On June 20, communities in 10 cities around the country will stake their claim on the future of their neighborhoods, resources and institutions. With the launch of the “We Make This City” campaign, Partnership for Working Families affiliate organizations will build a collective vision of cities that provide the foundation and infrastructure all people need to live full and healthy lives.
That vision is competing with a corporate agenda to starve public budgets, put more and more of our public assets in the hands of private industry, and offer increasingly large tax breaks and subsidies to corporations, taking money out of the public coffers.

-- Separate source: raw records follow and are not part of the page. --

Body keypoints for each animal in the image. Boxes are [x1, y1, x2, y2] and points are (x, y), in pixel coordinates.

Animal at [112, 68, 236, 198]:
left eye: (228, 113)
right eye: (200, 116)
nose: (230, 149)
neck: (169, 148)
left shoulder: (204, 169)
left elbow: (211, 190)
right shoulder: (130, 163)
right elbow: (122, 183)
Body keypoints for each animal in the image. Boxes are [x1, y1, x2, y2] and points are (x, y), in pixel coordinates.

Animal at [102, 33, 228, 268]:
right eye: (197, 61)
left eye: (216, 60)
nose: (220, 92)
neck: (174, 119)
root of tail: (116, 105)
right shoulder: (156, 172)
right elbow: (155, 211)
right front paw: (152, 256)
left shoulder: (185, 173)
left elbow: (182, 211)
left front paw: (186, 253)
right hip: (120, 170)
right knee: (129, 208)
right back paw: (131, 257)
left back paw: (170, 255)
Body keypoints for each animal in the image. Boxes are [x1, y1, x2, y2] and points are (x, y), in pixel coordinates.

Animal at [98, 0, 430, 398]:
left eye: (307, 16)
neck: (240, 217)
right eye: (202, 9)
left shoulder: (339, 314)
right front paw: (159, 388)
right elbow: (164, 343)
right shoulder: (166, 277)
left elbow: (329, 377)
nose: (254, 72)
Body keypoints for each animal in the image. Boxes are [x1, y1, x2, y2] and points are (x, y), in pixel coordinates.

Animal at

An estimated $1 trillion in annual federal, state, and local government spending goes to private companies, enriching the wealthiest 1 percent, while public services and systems that make our cities work are gutted.

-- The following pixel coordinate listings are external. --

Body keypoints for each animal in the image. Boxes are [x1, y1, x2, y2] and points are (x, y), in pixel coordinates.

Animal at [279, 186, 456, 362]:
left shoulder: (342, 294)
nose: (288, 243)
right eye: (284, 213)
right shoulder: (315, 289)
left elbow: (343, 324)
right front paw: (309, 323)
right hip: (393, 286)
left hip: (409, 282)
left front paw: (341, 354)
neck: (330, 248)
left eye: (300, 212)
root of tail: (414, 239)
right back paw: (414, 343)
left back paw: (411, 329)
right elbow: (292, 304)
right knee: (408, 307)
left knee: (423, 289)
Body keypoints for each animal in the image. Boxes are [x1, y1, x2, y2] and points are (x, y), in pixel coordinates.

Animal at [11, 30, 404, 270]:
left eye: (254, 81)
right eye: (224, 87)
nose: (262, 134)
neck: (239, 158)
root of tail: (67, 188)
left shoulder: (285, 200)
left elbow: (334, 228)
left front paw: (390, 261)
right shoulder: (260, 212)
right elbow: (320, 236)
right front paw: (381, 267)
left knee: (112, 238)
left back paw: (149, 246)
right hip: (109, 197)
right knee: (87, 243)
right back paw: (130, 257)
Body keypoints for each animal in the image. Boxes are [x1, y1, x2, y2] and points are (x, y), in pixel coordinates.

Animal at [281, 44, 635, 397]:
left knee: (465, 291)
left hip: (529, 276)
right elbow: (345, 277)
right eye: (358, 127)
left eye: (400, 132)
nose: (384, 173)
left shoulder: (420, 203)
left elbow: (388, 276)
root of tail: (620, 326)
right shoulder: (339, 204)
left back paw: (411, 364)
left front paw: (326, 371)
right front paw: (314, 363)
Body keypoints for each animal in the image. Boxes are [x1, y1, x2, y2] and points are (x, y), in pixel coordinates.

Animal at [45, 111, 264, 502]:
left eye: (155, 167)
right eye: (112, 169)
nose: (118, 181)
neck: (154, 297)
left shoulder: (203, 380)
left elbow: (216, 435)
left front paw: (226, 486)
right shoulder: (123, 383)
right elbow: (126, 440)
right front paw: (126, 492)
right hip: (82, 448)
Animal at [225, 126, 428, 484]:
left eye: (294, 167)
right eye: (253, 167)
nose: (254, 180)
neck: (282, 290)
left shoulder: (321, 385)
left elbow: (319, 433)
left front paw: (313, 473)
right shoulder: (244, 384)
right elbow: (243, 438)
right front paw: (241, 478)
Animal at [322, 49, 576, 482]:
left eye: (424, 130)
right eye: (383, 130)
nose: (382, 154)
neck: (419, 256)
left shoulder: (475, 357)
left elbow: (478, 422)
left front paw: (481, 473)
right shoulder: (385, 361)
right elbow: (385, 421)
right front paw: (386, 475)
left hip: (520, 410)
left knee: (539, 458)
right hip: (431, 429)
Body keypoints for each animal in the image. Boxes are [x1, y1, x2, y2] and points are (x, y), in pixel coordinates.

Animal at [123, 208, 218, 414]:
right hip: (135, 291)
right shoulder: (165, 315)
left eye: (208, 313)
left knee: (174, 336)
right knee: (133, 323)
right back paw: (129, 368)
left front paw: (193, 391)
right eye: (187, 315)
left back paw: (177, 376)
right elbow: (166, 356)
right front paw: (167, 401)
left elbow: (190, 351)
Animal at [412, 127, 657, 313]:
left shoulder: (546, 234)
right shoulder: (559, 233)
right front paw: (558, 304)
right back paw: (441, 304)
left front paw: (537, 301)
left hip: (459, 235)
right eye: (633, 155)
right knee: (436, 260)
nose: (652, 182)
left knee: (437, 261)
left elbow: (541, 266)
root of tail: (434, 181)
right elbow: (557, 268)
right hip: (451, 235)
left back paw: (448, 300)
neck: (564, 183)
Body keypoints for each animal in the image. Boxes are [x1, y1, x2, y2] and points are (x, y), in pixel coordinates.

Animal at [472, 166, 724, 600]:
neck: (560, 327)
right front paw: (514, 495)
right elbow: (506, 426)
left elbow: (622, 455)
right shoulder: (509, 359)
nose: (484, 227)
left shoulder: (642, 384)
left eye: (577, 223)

In Atlanta, Boston, Denver, Los Angeles, New York City, Oakland, Pittsburgh, San Jose, San Diego and Seattle, residents are leading a movement to ensure our families enjoy clean water, vibrant public schools, affordable homes, and accessible public transportation, and rejecting attempts by greedy corporations to place profits over the well-being of families and communities.
“People are waking up to the fact that running government ‘like a business’ and entrusting the well being of our communities to private corporations doesn’t create the cities that we need and deserve,” said Partnership for Working Families Deputy Director Lauren Jacobs. “With this day of action, we’re demanding that we– the people who live and work in our communities– shape the future of our cities.”
Shared public goods are the backbone of our cities, but our diminished public investment in these resources has left our communities without the basic elements people need to live full and healthy lives. The dream of stable affordable housing and public transit that gets us to work, school, or a visit to the doctor is out of reach for too many of us. In many places, we can’t count on clean and affordable drinking water, or even send our children to healthy school buildings free of lead and toxic chemicals. And as extreme storms and weather become more common, our need for resilient infrastructure and a clean energy transition has never been clearer.
Through the We Make this City campaign, the Partnership for Working Families is demonstrating how we can reverse this tide and fight for all of the essential things we need to live full and healthy lives.
In Los Angeles and Pittsburgh, clean water is the central issue. Pittsburgh residents are in an extended fight to keep their water authority public and rid the water of lead, and Los Angeles voters will soon be able to vote on a measure to capture and clean rain and runoff while creating good jobs for workers of color.
In San Jose and Boston, community members are taking on large corporations who are seeking to profit from private takeovers of our public land and institutions.
In Denver, Oakland and San Diego, Partnership affiliates are intervening in runaway gentrification threats by demanding budgets, city services, and development plans that are driven by the needs and visions of community members.
Atlanta and New York City residents are putting forward visions for excellent, reliable public transportation. Atlanta leaders with Georgia STAND-UP will be part of a “Rides to Wellness” event looking at the impact of transportation investments on health with Grady Memorial Hospital, MARTA, and public health advocates. New Yorkers will meet in Union Square to unveil a power map showing who controls the dysfunctional MTA and to lift up the type of transportation system that people want and need.
Events are scheduled to begin at 8 am Eastern and finish at 9 pm Pacific. Interviews with local representatives of each campaign are available upon request.